*EXTRACTED ENTRIES*
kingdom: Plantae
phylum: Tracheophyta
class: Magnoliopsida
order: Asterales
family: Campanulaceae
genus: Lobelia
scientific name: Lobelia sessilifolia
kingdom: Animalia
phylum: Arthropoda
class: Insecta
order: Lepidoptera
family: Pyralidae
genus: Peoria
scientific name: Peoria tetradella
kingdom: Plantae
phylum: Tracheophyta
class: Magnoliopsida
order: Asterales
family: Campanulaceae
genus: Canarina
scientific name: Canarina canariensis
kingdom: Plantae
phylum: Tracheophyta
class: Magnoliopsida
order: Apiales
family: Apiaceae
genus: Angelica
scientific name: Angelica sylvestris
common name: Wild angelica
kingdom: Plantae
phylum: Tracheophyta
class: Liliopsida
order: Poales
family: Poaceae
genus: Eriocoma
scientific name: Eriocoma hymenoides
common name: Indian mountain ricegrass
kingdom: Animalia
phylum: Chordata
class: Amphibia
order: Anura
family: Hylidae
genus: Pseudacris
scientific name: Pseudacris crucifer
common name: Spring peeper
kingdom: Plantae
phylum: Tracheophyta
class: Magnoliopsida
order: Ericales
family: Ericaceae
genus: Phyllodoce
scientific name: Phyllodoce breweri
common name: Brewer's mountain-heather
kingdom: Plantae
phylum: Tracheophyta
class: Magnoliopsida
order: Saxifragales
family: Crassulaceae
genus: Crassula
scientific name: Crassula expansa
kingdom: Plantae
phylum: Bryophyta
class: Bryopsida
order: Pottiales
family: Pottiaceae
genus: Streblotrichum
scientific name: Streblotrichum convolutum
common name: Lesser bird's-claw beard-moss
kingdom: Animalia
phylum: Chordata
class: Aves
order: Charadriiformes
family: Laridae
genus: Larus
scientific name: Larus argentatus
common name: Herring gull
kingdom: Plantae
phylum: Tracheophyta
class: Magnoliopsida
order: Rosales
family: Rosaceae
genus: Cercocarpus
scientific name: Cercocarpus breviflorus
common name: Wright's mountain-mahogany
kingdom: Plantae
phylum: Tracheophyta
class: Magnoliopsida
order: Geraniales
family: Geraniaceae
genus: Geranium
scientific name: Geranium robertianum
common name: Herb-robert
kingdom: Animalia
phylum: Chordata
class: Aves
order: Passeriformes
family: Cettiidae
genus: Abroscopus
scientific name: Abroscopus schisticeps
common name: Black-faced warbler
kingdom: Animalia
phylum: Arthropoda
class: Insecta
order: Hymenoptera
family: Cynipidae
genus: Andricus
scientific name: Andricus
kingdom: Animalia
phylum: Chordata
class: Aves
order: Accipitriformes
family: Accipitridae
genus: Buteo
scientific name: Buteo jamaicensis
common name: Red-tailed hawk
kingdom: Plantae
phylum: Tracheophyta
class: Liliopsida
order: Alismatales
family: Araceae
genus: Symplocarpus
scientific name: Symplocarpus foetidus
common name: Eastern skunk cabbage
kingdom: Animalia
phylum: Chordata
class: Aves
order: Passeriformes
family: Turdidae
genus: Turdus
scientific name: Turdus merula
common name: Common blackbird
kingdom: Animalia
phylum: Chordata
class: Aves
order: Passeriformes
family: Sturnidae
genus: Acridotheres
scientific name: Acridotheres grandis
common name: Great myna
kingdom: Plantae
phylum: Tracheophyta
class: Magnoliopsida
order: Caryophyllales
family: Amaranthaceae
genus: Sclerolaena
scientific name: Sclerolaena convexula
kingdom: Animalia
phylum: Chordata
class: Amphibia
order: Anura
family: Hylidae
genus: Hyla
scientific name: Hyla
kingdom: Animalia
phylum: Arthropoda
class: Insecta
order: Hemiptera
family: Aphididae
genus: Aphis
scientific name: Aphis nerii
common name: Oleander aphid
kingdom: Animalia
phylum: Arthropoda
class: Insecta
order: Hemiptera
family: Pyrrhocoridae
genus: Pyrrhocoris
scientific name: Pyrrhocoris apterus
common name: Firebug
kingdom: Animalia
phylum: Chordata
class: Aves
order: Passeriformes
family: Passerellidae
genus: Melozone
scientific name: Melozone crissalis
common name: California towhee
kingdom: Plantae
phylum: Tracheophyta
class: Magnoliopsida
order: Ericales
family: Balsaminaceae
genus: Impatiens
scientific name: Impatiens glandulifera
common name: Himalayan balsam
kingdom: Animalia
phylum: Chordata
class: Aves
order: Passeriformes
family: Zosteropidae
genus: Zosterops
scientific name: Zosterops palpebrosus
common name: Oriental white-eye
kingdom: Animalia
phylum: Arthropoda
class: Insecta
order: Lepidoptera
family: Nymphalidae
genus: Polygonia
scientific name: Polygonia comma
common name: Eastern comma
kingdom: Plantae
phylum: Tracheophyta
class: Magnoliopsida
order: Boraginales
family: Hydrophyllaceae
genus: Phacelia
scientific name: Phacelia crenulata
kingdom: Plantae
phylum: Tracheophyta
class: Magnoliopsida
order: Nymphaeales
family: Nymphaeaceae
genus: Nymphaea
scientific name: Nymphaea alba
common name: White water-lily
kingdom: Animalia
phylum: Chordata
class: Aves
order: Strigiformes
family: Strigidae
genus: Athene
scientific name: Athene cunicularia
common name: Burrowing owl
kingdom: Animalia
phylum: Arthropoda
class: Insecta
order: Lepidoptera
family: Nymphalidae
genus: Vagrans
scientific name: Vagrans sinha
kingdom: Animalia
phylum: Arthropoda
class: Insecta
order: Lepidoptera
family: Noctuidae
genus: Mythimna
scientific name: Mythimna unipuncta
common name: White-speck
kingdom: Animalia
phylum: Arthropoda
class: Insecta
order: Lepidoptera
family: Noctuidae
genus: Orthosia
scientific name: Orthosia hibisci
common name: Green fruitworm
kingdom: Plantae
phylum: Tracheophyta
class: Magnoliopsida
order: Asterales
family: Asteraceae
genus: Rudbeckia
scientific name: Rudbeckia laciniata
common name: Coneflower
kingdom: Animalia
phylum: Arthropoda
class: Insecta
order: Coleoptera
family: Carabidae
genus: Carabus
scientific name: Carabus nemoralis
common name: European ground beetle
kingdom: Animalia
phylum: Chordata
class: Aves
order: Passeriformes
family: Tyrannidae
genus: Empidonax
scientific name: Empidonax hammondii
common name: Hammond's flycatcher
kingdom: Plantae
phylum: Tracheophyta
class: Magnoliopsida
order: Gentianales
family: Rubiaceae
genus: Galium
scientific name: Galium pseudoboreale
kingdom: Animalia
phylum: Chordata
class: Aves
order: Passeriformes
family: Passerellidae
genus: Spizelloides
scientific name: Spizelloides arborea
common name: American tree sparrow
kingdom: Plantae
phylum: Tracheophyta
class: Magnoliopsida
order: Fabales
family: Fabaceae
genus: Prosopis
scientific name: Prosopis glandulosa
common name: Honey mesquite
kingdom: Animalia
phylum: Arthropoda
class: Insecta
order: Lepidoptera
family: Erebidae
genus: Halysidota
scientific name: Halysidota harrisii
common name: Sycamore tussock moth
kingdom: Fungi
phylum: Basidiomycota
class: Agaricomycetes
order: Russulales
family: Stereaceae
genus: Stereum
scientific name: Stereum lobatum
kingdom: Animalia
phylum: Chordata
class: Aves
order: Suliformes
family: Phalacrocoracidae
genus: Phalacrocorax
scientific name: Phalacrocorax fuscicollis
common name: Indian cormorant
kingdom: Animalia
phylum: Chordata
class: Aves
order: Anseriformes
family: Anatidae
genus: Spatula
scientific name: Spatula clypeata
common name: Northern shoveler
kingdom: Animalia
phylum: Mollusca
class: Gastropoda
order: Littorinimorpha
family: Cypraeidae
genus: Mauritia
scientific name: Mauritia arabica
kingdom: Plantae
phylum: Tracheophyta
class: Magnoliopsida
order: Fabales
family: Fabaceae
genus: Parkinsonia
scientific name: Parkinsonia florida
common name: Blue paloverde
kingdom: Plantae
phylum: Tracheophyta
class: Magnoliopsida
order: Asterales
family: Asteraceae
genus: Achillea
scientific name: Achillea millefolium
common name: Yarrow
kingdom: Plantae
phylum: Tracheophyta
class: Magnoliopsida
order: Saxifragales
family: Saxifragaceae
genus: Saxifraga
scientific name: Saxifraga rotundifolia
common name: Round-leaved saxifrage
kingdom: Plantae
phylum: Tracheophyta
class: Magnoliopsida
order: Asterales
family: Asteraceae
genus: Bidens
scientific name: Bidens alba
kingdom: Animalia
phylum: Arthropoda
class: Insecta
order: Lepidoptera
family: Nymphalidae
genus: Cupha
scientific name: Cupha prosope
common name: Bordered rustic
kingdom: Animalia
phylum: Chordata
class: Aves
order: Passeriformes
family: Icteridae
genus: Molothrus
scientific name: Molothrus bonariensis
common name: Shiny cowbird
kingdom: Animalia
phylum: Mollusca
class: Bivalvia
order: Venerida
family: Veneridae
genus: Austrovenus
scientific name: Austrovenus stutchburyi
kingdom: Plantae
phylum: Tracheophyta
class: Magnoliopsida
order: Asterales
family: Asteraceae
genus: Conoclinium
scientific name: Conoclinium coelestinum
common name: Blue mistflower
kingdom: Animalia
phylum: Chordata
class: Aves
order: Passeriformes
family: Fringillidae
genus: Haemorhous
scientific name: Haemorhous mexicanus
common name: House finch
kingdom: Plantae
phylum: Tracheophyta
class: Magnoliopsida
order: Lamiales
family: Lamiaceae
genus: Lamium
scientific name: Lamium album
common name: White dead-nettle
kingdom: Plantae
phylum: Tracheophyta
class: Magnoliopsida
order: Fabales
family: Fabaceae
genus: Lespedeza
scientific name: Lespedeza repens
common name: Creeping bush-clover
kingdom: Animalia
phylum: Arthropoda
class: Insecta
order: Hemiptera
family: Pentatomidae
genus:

*EXERCISE*
Give the part of the items that opens with the line containing "order: Hymenoptera" and closes with the line containing "family: Sturnidae", both included, as a JSON list of strings with one string per line. Leave out any blank lines.

*RESULT BELOW*
[
  "order: Hymenoptera",
  "family: Cynipidae",
  "genus: Andricus",
  "scientific name: Andricus",
  "kingdom: Animalia",
  "phylum: Chordata",
  "class: Aves",
  "order: Accipitriformes",
  "family: Accipitridae",
  "genus: Buteo",
  "scientific name: Buteo jamaicensis",
  "common name: Red-tailed hawk",
  "kingdom: Plantae",
  "phylum: Tracheophyta",
  "class: Liliopsida",
  "order: Alismatales",
  "family: Araceae",
  "genus: Symplocarpus",
  "scientific name: Symplocarpus foetidus",
  "common name: Eastern skunk cabbage",
  "kingdom: Animalia",
  "phylum: Chordata",
  "class: Aves",
  "order: Passeriformes",
  "family: Turdidae",
  "genus: Turdus",
  "scientific name: Turdus merula",
  "common name: Common blackbird",
  "kingdom: Animalia",
  "phylum: Chordata",
  "class: Aves",
  "order: Passeriformes",
  "family: Sturnidae"
]